Le conjoint survivant (marié ou pacsé) est totalement exonéré depuis 2007. Les frères et sœurs peuvent l'être sous 3 conditions cumulatives : célibataire/veuf, +50 ans ou handicapé, domicilié avec le défunt 5 ans avant.
Quel est l'abattement entre parent et enfant ?
100 000 € par parent et par enfant, renouvelable tous les 15 ans. Les personnes handicapées bénéficient d'un abattement supplémentaire de 159 325 €, cumulable.
Quel pourcentage prend l'État sur un héritage ?
Cela dépend du lien de parenté : de 5 % à 45 % en ligne directe, 35 % à 45 % entre frères et sœurs, 55 % pour les neveux/nièces, et 60 % pour les non-parents.
Comment réduire ses droits de succession ?
Les trois principaux leviers : la donation anticipée (100 000 € par enfant tous les 15 ans), l'assurance-vie (152 500 € par bénéficiaire hors succession) et le démembrement de propriété.
Faut-il payer des droits de succession entre époux ?
Non. Depuis la loi TEPA de 2007, le conjoint survivant marié ou pacsé est totalement exonéré, quel que soit le montant. Les concubins ne bénéficient pas de cette exonération et sont imposés à 60 %.

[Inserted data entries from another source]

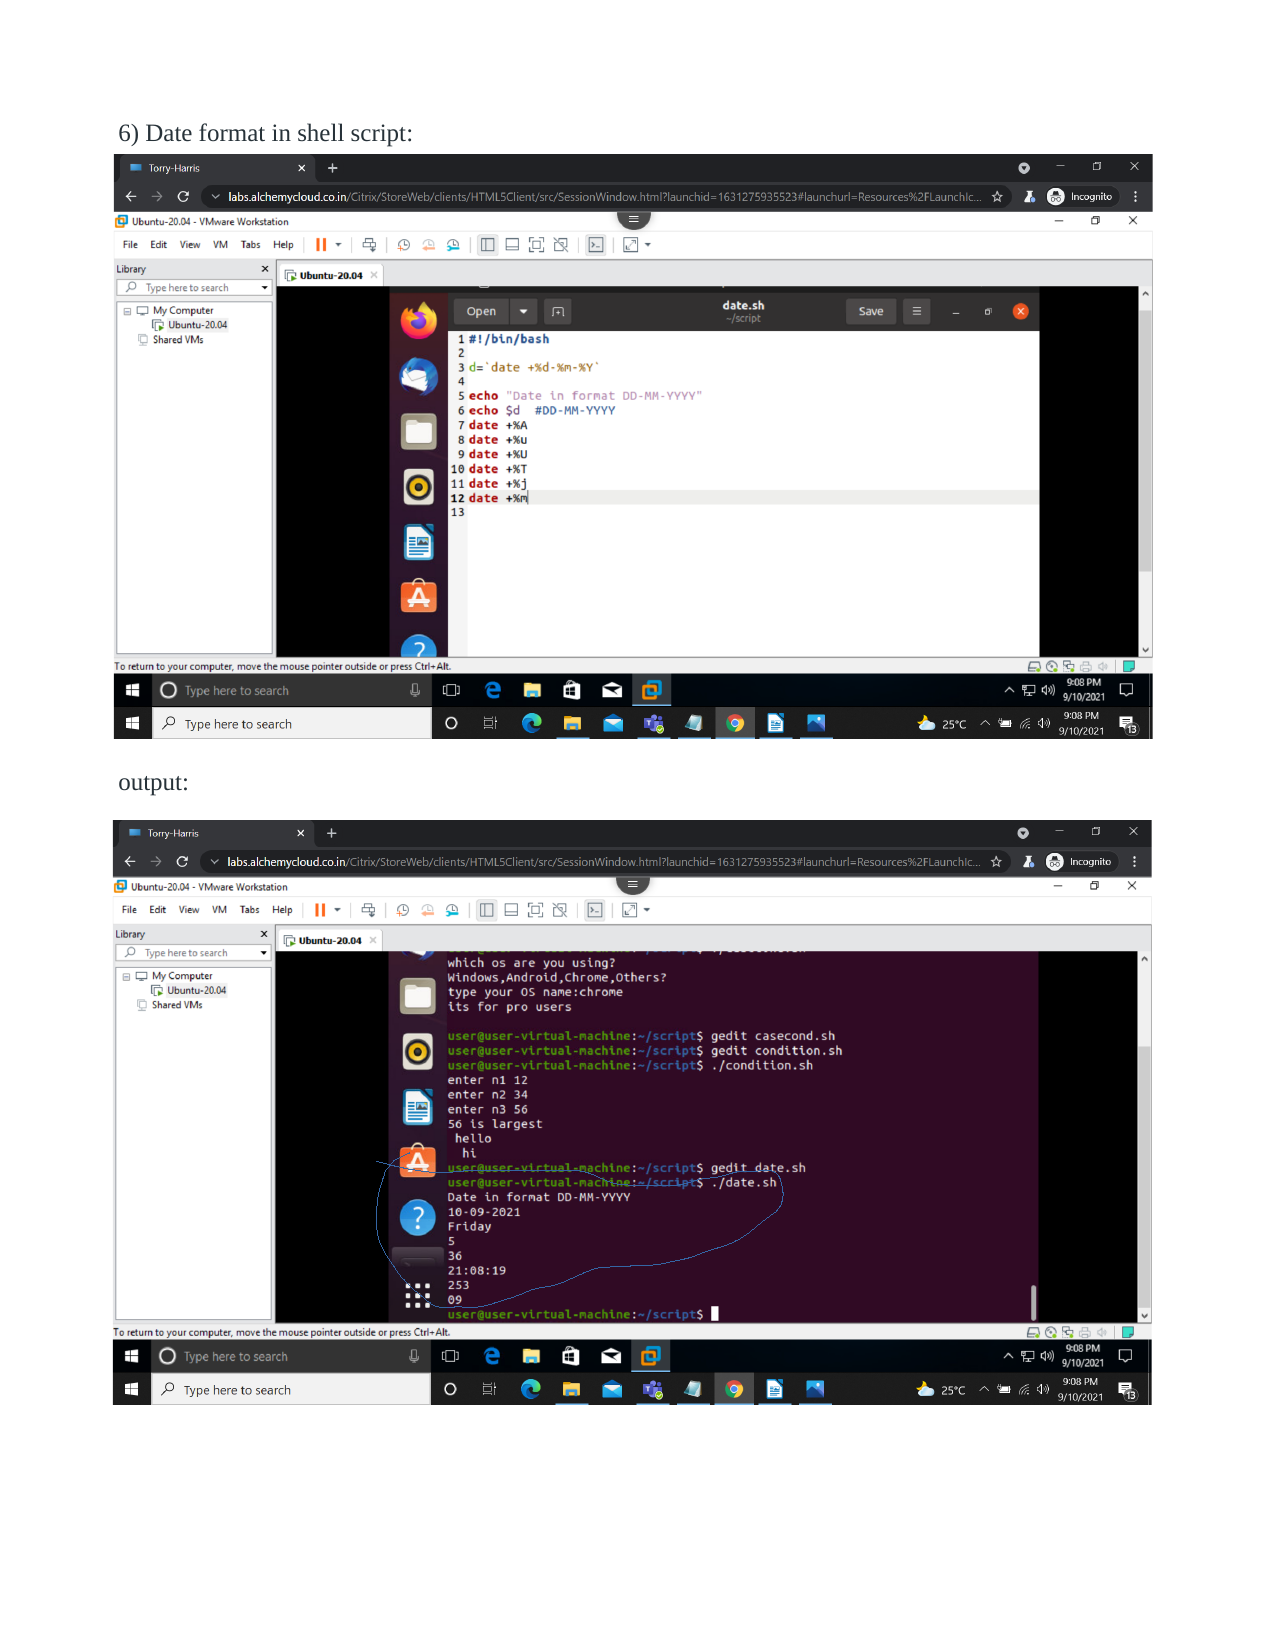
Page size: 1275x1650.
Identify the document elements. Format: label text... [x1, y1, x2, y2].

picture [112, 820, 1152, 1405]
text output: [118, 767, 1157, 796]
picture [113, 154, 1153, 739]
text 6) Date format in shell script: [118, 118, 1157, 147]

Quel montant pour ne pas payer de droits ?
Cela dépend du lien de parenté. Enfant : en dessous de 100 000 €. Frère/sœur : en dessous de 15 932 €. Neveu/nièce : en dessous de 7 967 €. Autre : en dessous de 1 594 €.
Les droits de succession ont-ils changé en 2026 ?
Les taux et abattements sont gelés jusqu'au 31/12/2028. Pas de hausse nominale mais une hausse réelle due à l'inflation. Nouveauté : un abattement de 15 932 € pour les enfants du conjoint dans les familles recomposées.
Comment calculer les droits sur une assurance-vie ?
L'assurance-vie obéit à un régime fiscal distinct. Pour les versements avant 70 ans : abattement de 152 500 € par bénéficiaire, puis 20 % jusqu'à 700 000 € et 31,25 % au-delà. Pour les versements après 70 ans : les primes au-delà de 30 500 € réintègrent la succession.